TASK:
Show each line from the listing that includes the word "alwayssucceeds".
[TASK INPUT Boundary: Start]
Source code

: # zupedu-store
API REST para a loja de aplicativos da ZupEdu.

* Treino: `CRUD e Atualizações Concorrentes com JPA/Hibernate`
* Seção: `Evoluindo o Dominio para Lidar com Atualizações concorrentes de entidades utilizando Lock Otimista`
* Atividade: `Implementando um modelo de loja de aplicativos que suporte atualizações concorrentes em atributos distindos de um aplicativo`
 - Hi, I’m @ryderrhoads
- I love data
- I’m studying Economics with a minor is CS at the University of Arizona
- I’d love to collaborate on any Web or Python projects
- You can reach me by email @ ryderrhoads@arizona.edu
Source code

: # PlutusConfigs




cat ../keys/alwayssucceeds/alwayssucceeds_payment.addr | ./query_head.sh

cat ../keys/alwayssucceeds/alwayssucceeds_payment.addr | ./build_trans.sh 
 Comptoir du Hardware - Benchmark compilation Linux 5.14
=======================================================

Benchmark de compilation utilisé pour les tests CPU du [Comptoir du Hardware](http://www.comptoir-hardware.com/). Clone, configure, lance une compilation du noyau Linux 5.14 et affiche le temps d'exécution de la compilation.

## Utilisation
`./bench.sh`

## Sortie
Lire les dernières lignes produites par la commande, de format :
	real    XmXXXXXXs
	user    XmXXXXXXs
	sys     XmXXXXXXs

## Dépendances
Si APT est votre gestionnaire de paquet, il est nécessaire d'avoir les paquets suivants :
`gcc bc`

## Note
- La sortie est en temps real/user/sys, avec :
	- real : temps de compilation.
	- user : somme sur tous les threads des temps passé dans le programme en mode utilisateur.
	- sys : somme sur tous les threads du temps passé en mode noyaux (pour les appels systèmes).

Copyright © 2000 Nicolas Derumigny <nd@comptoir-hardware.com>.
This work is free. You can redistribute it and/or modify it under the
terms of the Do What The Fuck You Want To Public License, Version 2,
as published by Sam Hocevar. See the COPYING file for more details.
[TASK INPUT Boundary: End]
RESPONSE BOX:
cat ../keys/alwayssucceeds/alwayssucceeds_payment.addr | ./query_head.sh
cat ../keys/alwayssucceeds/alwayssucceeds_payment.addr | ./build_trans.sh 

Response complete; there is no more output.